Is there a difference in size between the object files you get?
Note: I once wrote a program where just about all compilation could be done by simply filling a data array at compile time. For one compiler I tried, this took ages and only when I reduced the size was my amount of patience later than the burden on that compiler. (Just for your information: it was a program that determined Ramanujan numbers up to 1 million in a single statement)
What level of optimization was used for both cases ? I’m not sure how reliable the Linux
system time function is for timing fine grain differences in run time. I’ve observed really large deltas between successive runs due to some other load on the system.

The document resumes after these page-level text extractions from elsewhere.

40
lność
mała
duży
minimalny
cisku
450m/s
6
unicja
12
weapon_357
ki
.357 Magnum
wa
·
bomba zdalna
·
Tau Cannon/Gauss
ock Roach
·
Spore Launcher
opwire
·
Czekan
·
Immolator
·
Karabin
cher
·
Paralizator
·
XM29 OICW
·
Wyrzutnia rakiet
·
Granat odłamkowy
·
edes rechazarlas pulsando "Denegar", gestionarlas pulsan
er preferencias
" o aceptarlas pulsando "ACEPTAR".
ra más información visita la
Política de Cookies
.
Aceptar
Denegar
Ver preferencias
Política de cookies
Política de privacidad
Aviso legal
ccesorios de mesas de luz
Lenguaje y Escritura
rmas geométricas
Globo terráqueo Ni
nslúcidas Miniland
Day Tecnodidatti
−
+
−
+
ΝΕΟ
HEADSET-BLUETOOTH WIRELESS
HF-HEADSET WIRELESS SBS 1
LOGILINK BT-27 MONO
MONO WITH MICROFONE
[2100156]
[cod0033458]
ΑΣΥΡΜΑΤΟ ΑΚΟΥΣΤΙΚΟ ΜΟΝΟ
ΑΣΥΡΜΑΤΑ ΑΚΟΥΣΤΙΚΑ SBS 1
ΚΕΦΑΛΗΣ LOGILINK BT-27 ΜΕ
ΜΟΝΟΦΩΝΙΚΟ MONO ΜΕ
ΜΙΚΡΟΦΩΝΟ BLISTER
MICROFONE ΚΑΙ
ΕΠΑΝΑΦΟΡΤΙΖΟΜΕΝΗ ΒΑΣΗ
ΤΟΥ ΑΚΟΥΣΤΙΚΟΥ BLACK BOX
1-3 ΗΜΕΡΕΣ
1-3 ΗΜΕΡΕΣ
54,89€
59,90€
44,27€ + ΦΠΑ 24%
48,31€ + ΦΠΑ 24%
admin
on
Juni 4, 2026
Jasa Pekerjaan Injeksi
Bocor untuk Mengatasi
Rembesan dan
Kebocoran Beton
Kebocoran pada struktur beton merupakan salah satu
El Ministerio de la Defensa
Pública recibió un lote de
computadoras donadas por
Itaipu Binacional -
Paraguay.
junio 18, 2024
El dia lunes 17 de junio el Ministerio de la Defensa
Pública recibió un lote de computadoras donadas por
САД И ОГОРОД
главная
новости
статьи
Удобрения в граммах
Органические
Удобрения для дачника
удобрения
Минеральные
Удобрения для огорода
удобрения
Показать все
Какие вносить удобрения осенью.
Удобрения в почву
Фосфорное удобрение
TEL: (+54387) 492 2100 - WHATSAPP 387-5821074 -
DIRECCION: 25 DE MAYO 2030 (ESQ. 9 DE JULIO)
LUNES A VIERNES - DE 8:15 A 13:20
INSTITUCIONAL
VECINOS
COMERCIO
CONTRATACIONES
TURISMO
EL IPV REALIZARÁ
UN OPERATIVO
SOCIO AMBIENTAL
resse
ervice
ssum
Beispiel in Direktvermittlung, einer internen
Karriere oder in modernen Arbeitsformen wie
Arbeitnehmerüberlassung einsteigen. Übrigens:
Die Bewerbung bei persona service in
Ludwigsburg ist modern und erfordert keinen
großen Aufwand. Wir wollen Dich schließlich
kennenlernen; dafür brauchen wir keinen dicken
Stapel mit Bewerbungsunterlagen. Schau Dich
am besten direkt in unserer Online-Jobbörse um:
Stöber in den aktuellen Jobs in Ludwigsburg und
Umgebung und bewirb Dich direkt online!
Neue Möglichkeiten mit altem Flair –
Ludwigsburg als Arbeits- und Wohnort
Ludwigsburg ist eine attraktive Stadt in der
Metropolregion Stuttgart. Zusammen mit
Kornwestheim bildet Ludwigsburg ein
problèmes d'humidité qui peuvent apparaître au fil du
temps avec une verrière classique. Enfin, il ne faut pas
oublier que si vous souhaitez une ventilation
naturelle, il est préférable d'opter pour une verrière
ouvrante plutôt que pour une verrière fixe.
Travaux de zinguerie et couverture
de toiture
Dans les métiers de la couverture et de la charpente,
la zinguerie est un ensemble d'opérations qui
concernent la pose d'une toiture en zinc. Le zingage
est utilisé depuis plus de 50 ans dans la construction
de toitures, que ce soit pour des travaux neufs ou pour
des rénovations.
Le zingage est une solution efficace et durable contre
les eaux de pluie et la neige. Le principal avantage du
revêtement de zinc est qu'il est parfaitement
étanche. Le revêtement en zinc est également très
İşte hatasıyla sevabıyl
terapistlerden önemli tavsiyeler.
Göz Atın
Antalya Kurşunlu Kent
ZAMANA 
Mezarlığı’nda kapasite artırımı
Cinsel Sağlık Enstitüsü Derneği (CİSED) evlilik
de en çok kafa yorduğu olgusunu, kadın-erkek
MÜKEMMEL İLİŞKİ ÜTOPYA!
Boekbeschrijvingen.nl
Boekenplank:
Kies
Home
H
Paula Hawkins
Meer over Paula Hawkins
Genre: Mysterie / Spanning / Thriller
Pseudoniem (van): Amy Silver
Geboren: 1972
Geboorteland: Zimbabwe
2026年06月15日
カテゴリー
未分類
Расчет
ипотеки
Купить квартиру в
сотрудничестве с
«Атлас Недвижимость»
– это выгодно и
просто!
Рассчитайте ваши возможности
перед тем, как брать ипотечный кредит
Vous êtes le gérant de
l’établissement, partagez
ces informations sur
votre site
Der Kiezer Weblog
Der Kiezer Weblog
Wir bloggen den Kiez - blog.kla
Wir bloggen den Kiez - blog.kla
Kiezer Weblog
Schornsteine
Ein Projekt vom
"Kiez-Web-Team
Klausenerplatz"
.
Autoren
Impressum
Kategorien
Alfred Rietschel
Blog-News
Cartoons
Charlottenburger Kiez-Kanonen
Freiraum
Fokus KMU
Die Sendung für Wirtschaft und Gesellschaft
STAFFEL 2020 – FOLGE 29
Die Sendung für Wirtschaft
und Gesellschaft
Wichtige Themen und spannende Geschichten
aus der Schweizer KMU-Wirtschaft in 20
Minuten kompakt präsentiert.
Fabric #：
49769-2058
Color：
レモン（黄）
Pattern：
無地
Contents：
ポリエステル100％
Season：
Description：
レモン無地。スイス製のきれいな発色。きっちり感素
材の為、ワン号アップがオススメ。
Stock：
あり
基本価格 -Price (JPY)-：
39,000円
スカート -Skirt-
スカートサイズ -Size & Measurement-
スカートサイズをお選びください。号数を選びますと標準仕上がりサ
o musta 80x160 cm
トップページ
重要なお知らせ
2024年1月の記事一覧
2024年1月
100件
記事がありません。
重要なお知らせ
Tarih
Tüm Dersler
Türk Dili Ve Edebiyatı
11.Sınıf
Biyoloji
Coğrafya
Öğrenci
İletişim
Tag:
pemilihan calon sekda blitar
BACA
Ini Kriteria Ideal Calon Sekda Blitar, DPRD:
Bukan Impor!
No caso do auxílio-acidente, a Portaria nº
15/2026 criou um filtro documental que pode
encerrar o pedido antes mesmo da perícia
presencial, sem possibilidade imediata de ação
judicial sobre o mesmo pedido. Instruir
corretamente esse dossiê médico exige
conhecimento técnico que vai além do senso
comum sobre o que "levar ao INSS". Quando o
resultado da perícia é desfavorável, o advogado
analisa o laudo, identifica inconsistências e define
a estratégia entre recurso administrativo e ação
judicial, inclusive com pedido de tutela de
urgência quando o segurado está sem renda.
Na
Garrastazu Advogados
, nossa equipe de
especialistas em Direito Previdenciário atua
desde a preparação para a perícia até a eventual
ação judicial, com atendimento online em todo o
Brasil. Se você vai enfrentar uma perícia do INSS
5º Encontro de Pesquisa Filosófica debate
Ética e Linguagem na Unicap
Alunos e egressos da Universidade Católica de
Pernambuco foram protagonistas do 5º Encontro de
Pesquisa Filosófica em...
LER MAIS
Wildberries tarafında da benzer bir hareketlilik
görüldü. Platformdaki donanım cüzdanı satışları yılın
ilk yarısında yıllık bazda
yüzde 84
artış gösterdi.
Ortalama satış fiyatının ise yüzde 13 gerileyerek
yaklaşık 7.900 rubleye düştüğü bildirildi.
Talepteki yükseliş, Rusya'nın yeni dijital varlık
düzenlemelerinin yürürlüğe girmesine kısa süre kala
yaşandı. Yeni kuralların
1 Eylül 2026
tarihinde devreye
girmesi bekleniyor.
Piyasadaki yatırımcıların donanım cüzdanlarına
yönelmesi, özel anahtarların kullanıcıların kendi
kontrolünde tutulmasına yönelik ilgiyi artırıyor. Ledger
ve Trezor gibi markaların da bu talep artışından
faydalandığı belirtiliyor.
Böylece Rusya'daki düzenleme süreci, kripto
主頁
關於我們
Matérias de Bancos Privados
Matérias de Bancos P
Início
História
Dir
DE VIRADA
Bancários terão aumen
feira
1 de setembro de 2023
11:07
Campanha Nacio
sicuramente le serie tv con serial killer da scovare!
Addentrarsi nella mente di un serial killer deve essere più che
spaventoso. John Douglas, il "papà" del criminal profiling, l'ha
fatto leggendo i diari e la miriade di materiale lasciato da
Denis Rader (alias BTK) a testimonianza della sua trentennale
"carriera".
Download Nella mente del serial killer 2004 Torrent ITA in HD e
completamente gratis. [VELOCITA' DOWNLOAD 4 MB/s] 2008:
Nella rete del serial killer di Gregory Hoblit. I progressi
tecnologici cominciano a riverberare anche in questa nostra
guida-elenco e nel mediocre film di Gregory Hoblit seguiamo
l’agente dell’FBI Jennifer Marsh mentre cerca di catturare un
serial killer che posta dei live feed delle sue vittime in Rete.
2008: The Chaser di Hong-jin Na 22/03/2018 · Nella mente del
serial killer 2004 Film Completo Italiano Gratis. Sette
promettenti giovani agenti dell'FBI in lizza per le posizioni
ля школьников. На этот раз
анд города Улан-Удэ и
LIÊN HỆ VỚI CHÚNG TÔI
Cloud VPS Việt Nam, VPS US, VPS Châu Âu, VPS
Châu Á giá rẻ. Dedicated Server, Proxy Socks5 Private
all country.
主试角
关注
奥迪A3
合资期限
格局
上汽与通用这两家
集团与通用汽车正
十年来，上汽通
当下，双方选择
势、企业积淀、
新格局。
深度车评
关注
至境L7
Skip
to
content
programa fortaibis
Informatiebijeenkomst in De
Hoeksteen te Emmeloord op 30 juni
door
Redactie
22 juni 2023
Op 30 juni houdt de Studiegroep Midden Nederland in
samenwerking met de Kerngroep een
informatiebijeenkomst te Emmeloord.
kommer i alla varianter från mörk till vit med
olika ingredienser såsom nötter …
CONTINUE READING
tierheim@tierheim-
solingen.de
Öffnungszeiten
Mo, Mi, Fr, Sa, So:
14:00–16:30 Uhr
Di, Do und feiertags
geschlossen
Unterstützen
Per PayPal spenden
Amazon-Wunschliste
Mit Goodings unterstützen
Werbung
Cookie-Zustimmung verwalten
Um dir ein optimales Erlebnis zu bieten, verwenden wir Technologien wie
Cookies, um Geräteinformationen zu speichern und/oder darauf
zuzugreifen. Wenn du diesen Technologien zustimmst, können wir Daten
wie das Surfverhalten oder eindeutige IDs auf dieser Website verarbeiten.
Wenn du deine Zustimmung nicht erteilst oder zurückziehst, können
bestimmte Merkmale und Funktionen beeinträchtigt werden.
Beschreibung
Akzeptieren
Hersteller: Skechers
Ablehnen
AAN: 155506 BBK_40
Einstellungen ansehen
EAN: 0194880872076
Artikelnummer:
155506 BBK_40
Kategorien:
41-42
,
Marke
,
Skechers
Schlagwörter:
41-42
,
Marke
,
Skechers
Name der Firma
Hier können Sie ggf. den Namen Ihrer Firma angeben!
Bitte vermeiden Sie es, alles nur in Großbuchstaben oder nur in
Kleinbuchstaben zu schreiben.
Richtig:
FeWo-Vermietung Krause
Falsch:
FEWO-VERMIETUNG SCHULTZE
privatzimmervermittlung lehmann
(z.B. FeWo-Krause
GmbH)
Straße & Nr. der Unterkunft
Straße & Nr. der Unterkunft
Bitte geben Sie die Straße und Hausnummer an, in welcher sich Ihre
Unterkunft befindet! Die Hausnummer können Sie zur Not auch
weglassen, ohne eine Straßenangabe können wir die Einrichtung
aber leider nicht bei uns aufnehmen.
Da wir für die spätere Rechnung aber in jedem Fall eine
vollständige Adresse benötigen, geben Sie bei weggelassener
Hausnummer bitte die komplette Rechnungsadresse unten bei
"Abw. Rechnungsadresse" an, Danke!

A compiler has basically two approaches that it can take. One is to construct the array at compile time and store the data in static memory in the object file. For a large array, say 10x or 100x larger than in this example, that would produce a huge executable program, and just loading such a program into memory might take several minutes. Another approach would be to defer the array construction until run time. In this case, depending on how clever the compiler is with optimization, space for two such arrays might be required, one for the right hand side and one for the left hand side. Obviously this is a waste of memory, even if the array is filled at run time rather than at compile time.
I think you will find the following approach produces the smallest executable file and also executes the fastest:
integer, parameter :: N=1002001
integer, allocatable :: buildarray(:)
integer :: i
allocate( buildarray(N) )
do i = 1, N
buildarray(i) = i
enddo
Here the compiler does everything, including the memory allocation, at run time.
This is what gfortran seems to do, even with -O3. It dynamically allocates a temp, fills it in, and copies into buildarray.
This is what flang does, with both versions of the initialization. It takes a long time to create the .o file but at runtime it just copies from static memory into the result.
I have noted earlier that code with implied do loops can compile very slowly when the loop range is large, so my advice is to use implied do loops only when the loop range is fixed and small.
What we mean is that when benchmarking performances, you should always compile with the compiler optimizations enabled. That is, with gfortran, at least use the -O3 flag.
I mean in this example. In the generated code there are calls to _malloc, _free, and _memcpy. This is with gfortran 14.2 on macos if it makes a difference.